Em muitos momentos, Anselmo Duarte parece tentar salvar o filme do material que tem em mãos, porém O Descarte é um arremedo e um amontoado de situações e clichês dos melodramas mais antigos de Hollywood (como os estrelados por Bette Davis), que à época da realização do filme povoavam a grade de programação dos canais de TV brasileiros. O que, de certa maneira, nos faz considerar que Anselmo foi um de nossos cineastas que mais se interessaram em realizar uma carreira bastante influenciada pelo cinema clássico norte-americano (o que está longe de ser um demérito). O Pagador de Promessas, por exemplo, possui algo do populismo de Frank Capra, no sentido de expor um conflito ético, social e político apoiado em luta quase individual, quixotesca, do personagem principal. Quando bem-sucedido, Anselmo Duarte como diretor conseguiu alcançar belos resultados (especialmente em seus primeiros trabalhos).

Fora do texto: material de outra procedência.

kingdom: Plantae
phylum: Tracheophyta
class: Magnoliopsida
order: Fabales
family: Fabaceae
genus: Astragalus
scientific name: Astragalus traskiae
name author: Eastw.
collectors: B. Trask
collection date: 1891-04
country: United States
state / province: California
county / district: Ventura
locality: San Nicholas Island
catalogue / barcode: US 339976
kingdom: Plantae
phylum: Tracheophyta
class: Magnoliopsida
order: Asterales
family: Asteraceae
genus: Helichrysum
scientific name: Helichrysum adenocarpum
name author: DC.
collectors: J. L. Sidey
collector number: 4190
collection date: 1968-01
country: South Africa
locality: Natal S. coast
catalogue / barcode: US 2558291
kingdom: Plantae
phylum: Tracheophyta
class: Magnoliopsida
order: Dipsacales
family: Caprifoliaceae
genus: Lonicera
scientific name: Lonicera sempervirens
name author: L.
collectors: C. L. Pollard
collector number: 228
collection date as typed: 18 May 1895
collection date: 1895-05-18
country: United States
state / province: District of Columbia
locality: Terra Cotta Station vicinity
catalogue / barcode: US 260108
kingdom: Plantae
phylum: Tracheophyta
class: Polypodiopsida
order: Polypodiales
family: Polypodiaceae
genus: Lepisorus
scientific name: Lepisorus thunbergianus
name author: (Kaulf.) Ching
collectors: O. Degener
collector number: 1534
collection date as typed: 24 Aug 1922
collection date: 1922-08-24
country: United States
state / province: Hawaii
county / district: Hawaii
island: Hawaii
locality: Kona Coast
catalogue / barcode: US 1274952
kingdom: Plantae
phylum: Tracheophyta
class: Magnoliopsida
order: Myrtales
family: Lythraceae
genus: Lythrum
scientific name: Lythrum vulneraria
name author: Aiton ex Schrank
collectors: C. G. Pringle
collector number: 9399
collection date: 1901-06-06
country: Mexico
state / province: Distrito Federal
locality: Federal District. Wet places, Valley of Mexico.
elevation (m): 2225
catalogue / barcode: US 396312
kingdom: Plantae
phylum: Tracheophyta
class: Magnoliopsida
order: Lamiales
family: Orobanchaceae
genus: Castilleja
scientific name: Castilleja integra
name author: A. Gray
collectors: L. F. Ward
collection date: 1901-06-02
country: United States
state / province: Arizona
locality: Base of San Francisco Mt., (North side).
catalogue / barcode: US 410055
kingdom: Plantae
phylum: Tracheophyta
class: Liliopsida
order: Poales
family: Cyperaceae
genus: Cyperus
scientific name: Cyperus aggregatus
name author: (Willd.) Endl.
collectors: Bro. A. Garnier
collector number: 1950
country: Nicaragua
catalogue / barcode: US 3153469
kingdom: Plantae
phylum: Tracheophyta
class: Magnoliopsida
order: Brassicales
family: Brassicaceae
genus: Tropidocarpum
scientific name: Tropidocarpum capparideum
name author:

Mas nem sempre se pode acertar, e O Descarte está mais perto das telenovelas nacionais do que do brilho das produções da Hollywood clássica, das quais parece buscar inspiração.

É um filme que faria mais sucesso se realizado nos dias atuais, visto o padrão cada vez mais televisivo de grande parte de nossa produção cinematográfica recente.

Um Certo Capitão Rodrigo

Especial Anselmo Duarte

Um Certo Capitão Rodrigo
Direção: Anselmo Duarte
Brasil, 1971.

Por Gabriel Carneiro

É estranho pensar que a mesma pessoa que dirigiu O Pagador de Promessas e Absolutamente Certo!, entre outros, tenha cometido esse Um Certo Capitão Rodrigo. Neste, Anselmo parece não ter domínio algum sobre o que está fazendo. Não sabe se faz um filme clássico ou um filme moderno – transige entre os dois, errante, assim como seu protagonista, enfadado pela própria linguagem. A adaptação da obra de Érico Veríssimo só parece existir por um capricho.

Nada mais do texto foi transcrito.